Calculated columns

When you create a data model in Power Pivot for Excel, Analysis Services Tabular, or Power BI Desktop, you can extend a table by creating new columns. The content of the columns is defined by a DAX expression evaluated row by row. The user interface is different depending on the tools you use. Excel and Analysis Services require you to write the expression in the formula textbox when you select the last column on the right – “Add Column”. You can rename the new column before or after defining the expression by right-clicking the new column and selecting the Rename Column menu item. As you see in the following picture, the DAX formula you write does not contain the column name and starts with the assignment symbol (=).

ColumnsMeasures-01

In Power BI Desktop, you have a different user interface. You have to click the New Column button in order to create a new column.

ColumnsMeasures-02

The new column name is part of the formula you write in the formula textbox.

ColumnsMeasures-03

The user interface allows you to simply define a new column, but we talk about calculated column to make a distinction between native columns (those read from the data source or evaluated by a query written in Power Query or Power BI) and calculated columns (those created extending a table in the data model).

Exercise requirements:
1. According to the calculated columns text, which button do you click in Power BI Desktop to create a new column?
2. From the calculated columns text, reproduce everything from "ColumnsMeasures-02" down to "the data model).".

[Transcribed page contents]
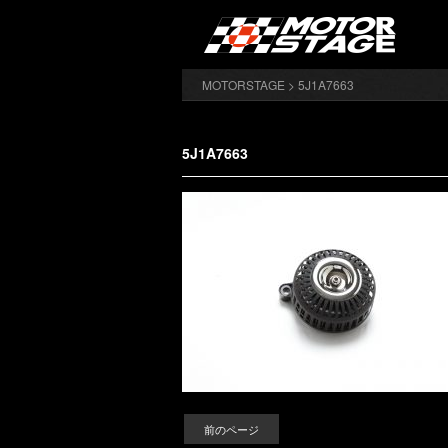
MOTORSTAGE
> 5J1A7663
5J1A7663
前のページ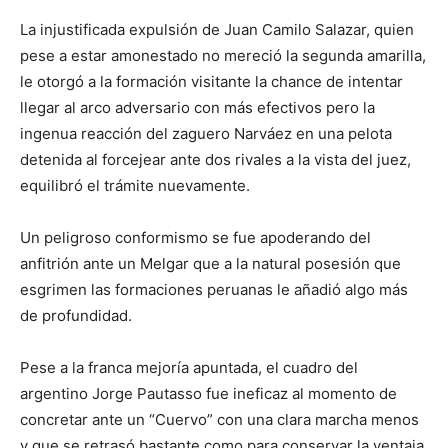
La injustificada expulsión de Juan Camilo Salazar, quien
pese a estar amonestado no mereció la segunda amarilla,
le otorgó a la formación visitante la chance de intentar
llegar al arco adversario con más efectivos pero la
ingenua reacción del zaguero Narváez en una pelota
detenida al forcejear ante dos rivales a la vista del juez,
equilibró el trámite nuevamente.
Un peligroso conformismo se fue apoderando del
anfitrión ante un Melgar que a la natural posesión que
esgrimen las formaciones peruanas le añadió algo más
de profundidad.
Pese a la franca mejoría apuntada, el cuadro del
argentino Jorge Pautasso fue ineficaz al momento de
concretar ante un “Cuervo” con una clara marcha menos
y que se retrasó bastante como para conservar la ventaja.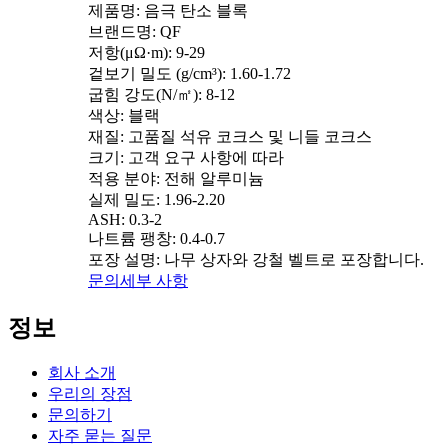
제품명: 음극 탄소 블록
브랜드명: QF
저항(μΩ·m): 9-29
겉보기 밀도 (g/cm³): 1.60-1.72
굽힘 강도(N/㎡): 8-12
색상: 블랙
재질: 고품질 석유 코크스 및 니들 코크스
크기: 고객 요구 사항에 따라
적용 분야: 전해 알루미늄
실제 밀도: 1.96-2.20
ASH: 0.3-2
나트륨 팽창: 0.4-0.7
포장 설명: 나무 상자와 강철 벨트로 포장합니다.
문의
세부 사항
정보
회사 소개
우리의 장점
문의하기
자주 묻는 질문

Expected results:
1. The New Column button.

2.
ColumnsMeasures-02

The new column name is part of the formula you write in the formula textbox.

ColumnsMeasures-03

The user interface allows you to simply define a new column, but we talk about calculated column to make a distinction between native columns (those read from the data source or evaluated by a query written in Power Query or Power BI) and calculated columns (those created extending a table in the data model).